Records from a data collection:
>>>>>

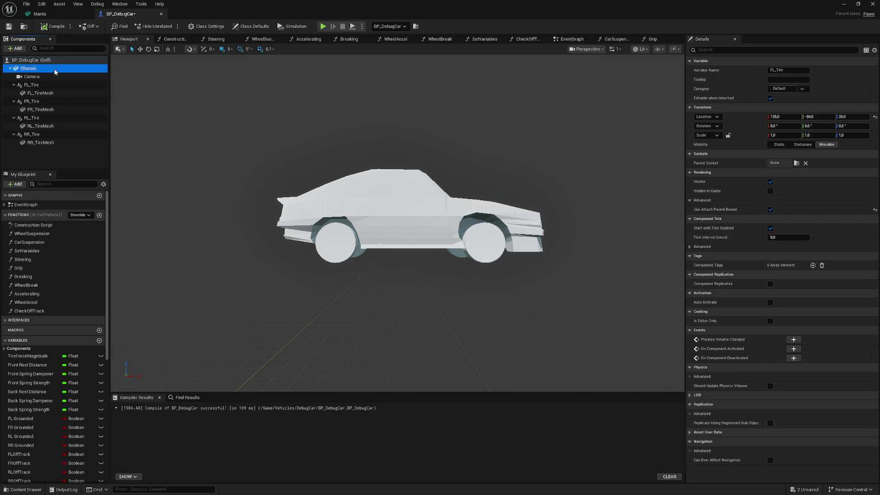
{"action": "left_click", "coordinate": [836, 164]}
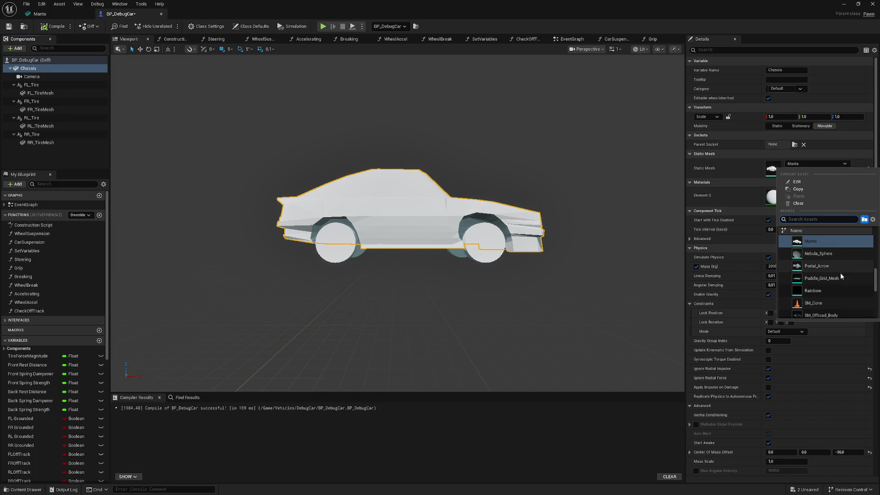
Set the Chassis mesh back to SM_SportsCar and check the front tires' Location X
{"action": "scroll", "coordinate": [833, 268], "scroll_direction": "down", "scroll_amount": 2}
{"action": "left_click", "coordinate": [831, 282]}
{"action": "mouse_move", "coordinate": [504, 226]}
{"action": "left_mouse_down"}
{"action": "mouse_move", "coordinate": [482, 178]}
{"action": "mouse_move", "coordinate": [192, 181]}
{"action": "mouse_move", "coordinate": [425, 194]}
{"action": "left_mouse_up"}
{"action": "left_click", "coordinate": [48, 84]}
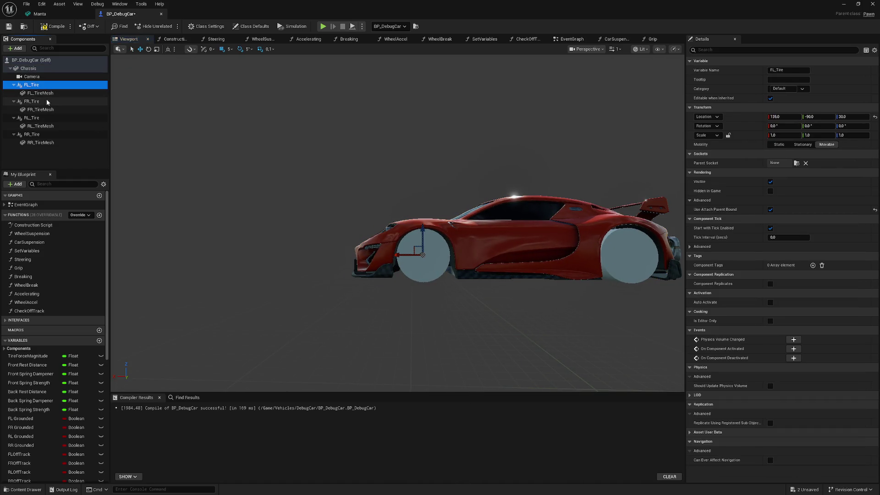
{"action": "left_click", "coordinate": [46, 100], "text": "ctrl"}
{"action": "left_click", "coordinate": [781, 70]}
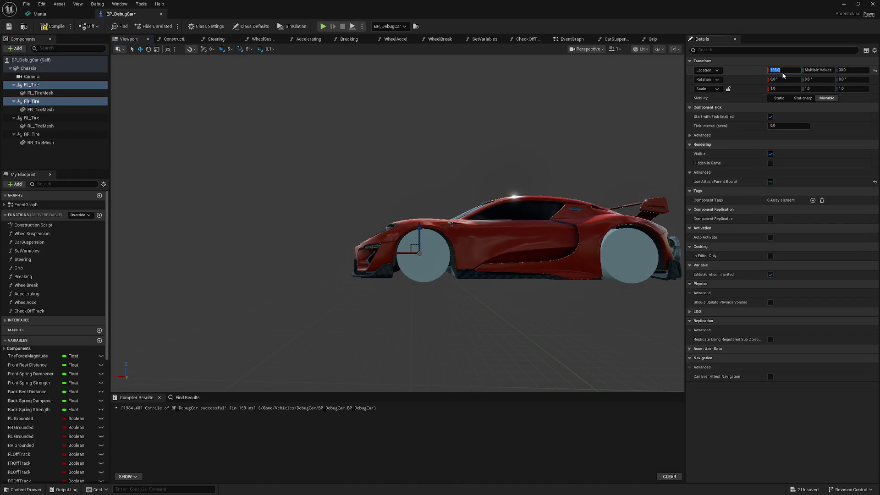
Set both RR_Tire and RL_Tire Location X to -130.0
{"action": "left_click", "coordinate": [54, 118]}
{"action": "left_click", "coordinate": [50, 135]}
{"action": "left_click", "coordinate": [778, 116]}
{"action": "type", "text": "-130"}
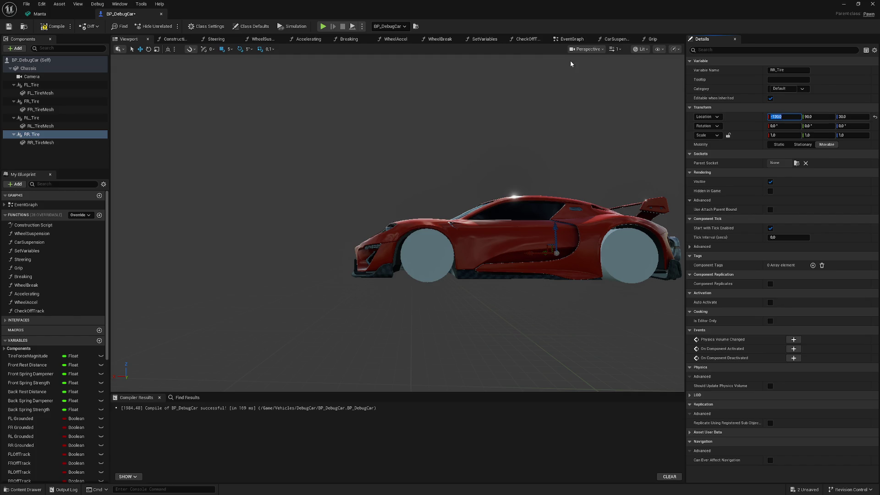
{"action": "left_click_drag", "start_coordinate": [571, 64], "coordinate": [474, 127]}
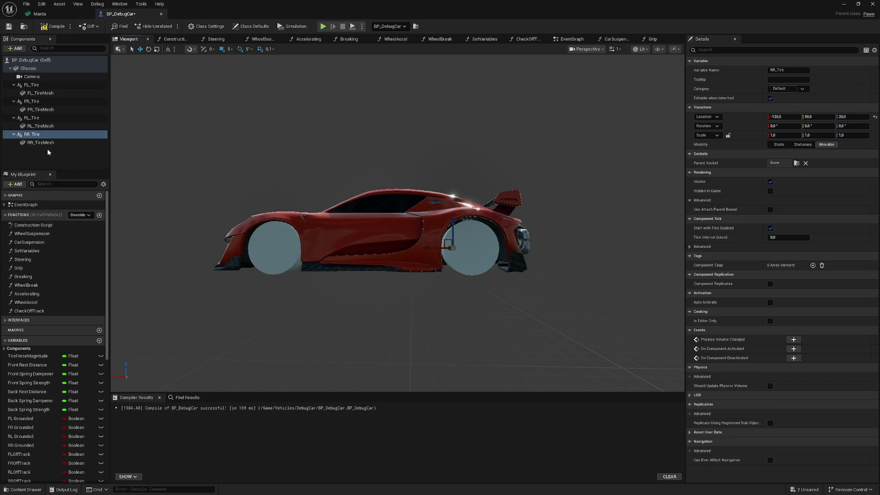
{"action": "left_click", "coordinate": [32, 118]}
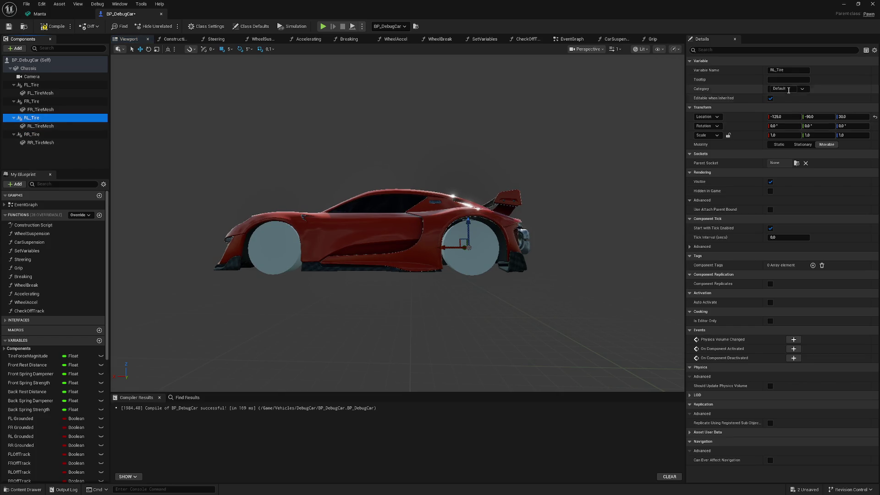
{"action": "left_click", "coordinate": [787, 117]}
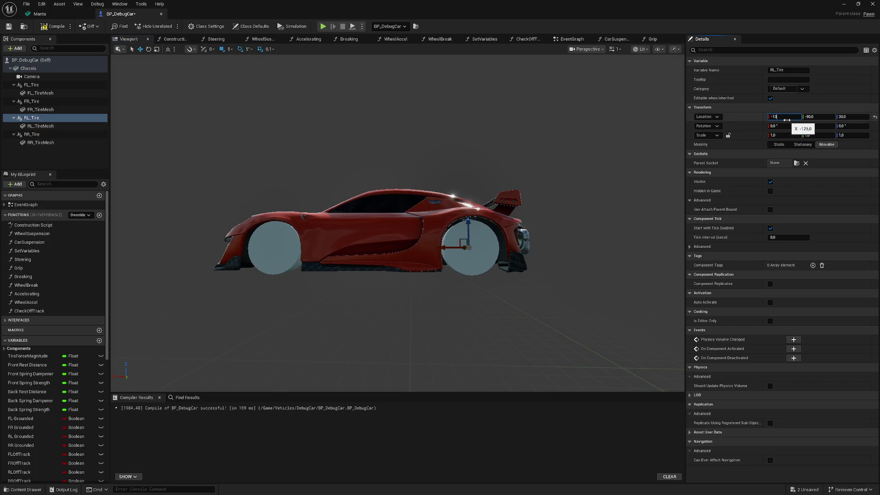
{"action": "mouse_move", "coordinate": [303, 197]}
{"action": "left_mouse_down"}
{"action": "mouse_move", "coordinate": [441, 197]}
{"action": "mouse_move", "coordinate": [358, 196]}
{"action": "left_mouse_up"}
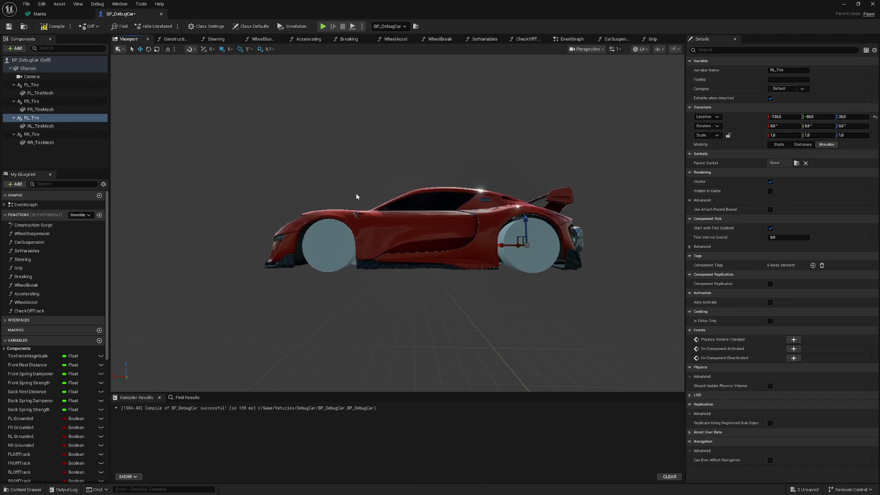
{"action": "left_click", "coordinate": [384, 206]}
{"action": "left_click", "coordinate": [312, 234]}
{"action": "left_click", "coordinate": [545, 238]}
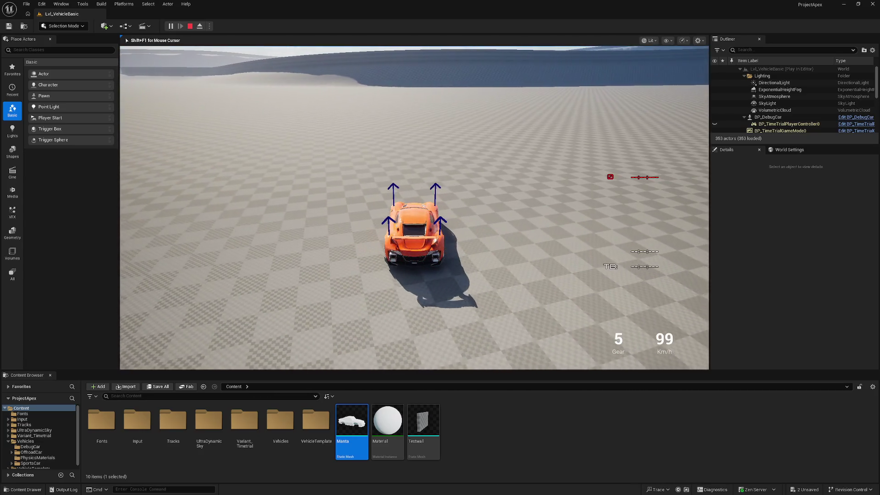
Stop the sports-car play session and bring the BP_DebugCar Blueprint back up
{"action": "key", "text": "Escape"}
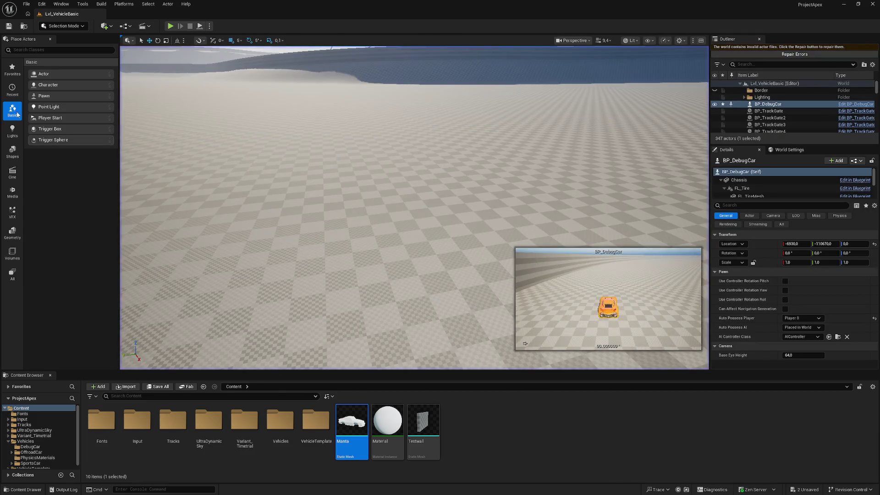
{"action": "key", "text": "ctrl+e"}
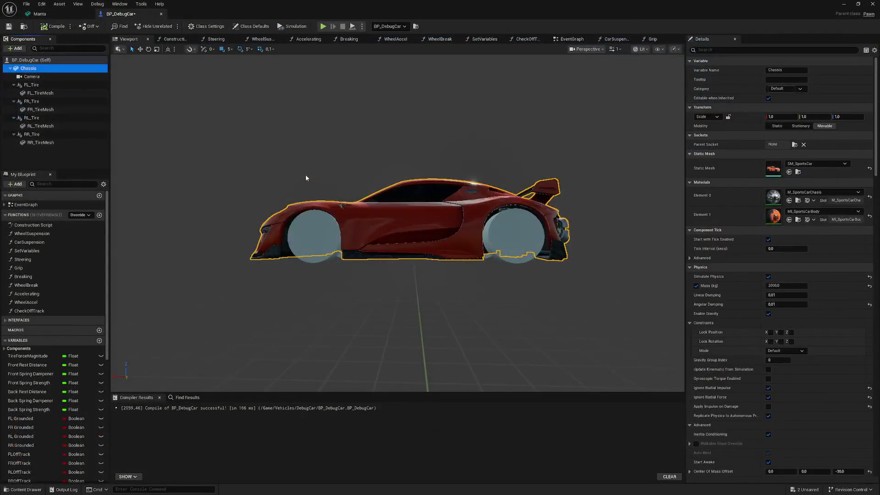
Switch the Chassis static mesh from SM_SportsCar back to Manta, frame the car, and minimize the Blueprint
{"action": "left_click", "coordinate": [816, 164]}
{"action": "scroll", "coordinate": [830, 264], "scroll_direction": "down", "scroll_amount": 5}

<<<<<

▶ [Prompt] Print each record exactly as it stands, leaving the images out.

▶ [Exercise response]
{"action": "left_click", "coordinate": [836, 164]}
Set the Chassis mesh back to SM_SportsCar and check the front tires' Location X
{"action": "scroll", "coordinate": [833, 268], "scroll_direction": "down", "scroll_amount": 2}
{"action": "left_click", "coordinate": [831, 282]}
{"action": "mouse_move", "coordinate": [504, 226]}
{"action": "left_mouse_down"}
{"action": "mouse_move", "coordinate": [482, 178]}
{"action": "mouse_move", "coordinate": [192, 181]}
{"action": "mouse_move", "coordinate": [425, 194]}
{"action": "left_mouse_up"}
{"action": "left_click", "coordinate": [48, 84]}
{"action": "left_click", "coordinate": [46, 100], "text": "ctrl"}
{"action": "left_click", "coordinate": [781, 70]}
Set both RR_Tire and RL_Tire Location X to -130.0
{"action": "left_click", "coordinate": [54, 118]}
{"action": "left_click", "coordinate": [50, 135]}
{"action": "left_click", "coordinate": [778, 116]}
{"action": "type", "text": "-130"}
{"action": "left_click_drag", "start_coordinate": [571, 64], "coordinate": [474, 127]}
{"action": "left_click", "coordinate": [32, 118]}
{"action": "left_click", "coordinate": [787, 117]}
{"action": "mouse_move", "coordinate": [303, 197]}
{"action": "left_mouse_down"}
{"action": "mouse_move", "coordinate": [441, 197]}
{"action": "mouse_move", "coordinate": [358, 196]}
{"action": "left_mouse_up"}
{"action": "left_click", "coordinate": [384, 206]}
{"action": "left_click", "coordinate": [312, 234]}
{"action": "left_click", "coordinate": [545, 238]}
Stop the sports-car play session and bring the BP_DebugCar Blueprint back up
{"action": "key", "text": "Escape"}
{"action": "key", "text": "ctrl+e"}
Switch the Chassis static mesh from SM_SportsCar back to Manta, frame the car, and minimize the Blueprint
{"action": "left_click", "coordinate": [816, 164]}
{"action": "scroll", "coordinate": [830, 264], "scroll_direction": "down", "scroll_amount": 5}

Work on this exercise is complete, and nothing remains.